We're going to talk to our realtor to see if she can feel out how low of an offer will be entertained and go from there. It is an exciting project that will definitely pay off in the next 5-10 years-but we still have to be able to afford our living expenses until then. Of course, I have several spreadsheets for all the different scenarios. When we estimated the costs we estimated high and then I almost doubled it.

We have much to think about and discuss and sleep on.

4 Responses to “Saw the house”

  1. Ima saver Says:

    Have you ever owned a rental. I thought it would be a wonderful idea to buy a house and let the tenants (rental) make the payments. I bought three (40 years ago). They were a lot of work and I sold all 3 for less than I paid for them. (renters also trashed the houses.) It was not a good plan for me.

  2. CB in the City Says:

    Students in particular can be very rough tenants. I lived next door to a house that was rented to students. It went through two rounds of tenants with no (visible) problem, but the third set did so much damage that the whole house had to be gutted and done over. Just a warning to be sure you get references.

  3. jokeabee Says:

    Ima-I do currently own a rental, one several states away.

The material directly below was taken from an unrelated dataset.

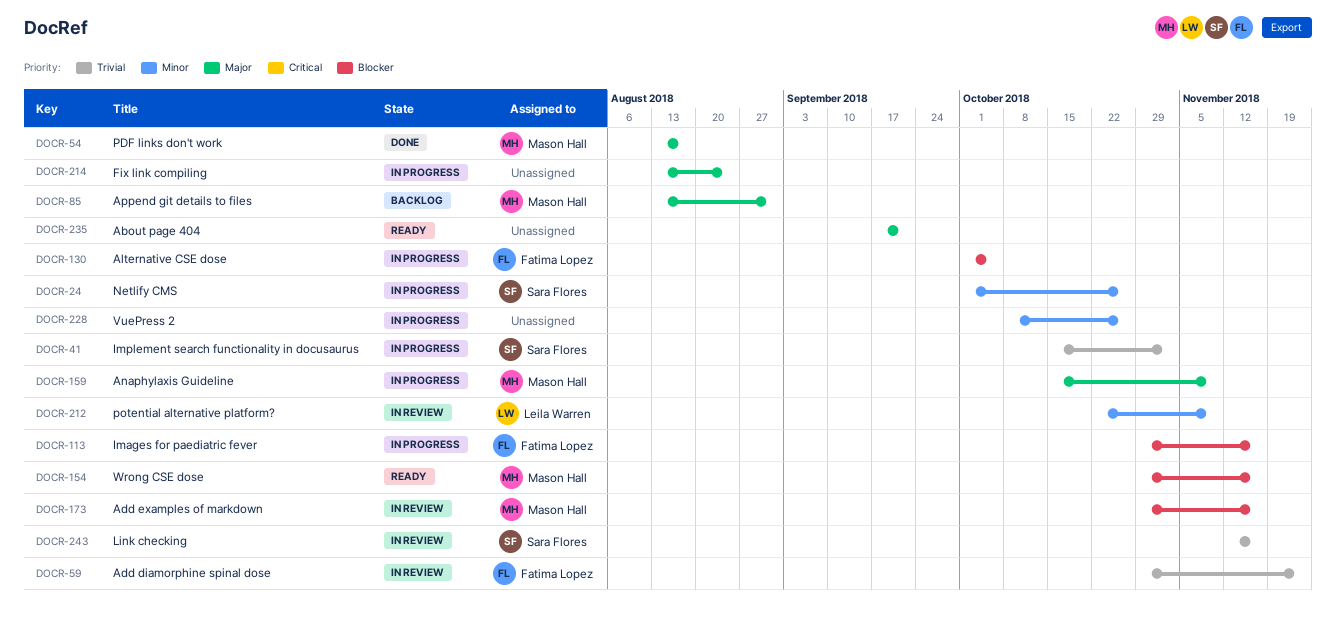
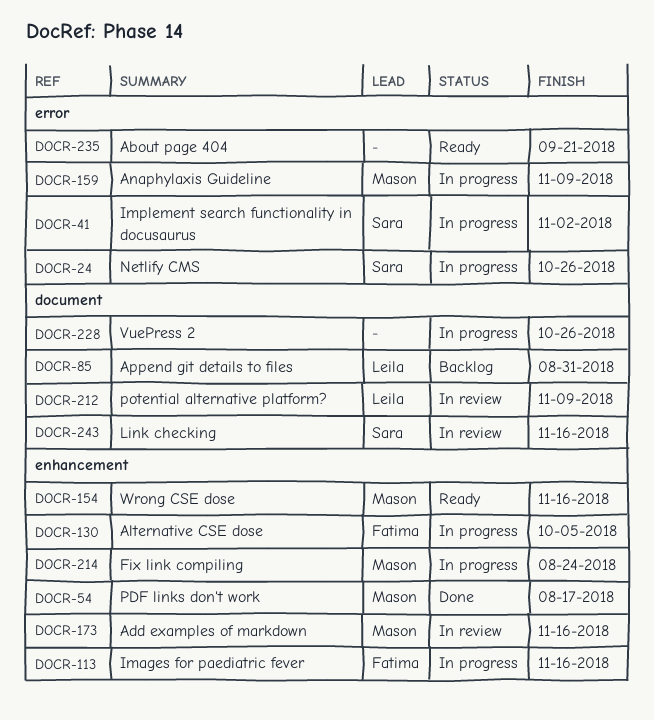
DOCR-59: present -> none
DOCR-85, owner: Mason Hall -> Leila Warren
DOCR-214, owner: none -> Mason Hall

There was one really tough period when I had to evict a tenant but overall it has been a positive experience. I know there will be more of those in my future if we continue on this path.

    CB- Our preferred tenants would be grad students/professors/visiting professors. This isn't a neighborhood where undergraduate students typically rent, not that there aren't any. We'll have a credit check and references be part of the rental application. We live about 3 blocks away, so I think that will also help knowing that "eyes" will be on the place.

  4. ceejay74 Says:

    That is very exciting, though sounds like a difficult decision either way. Good luck thinking it through!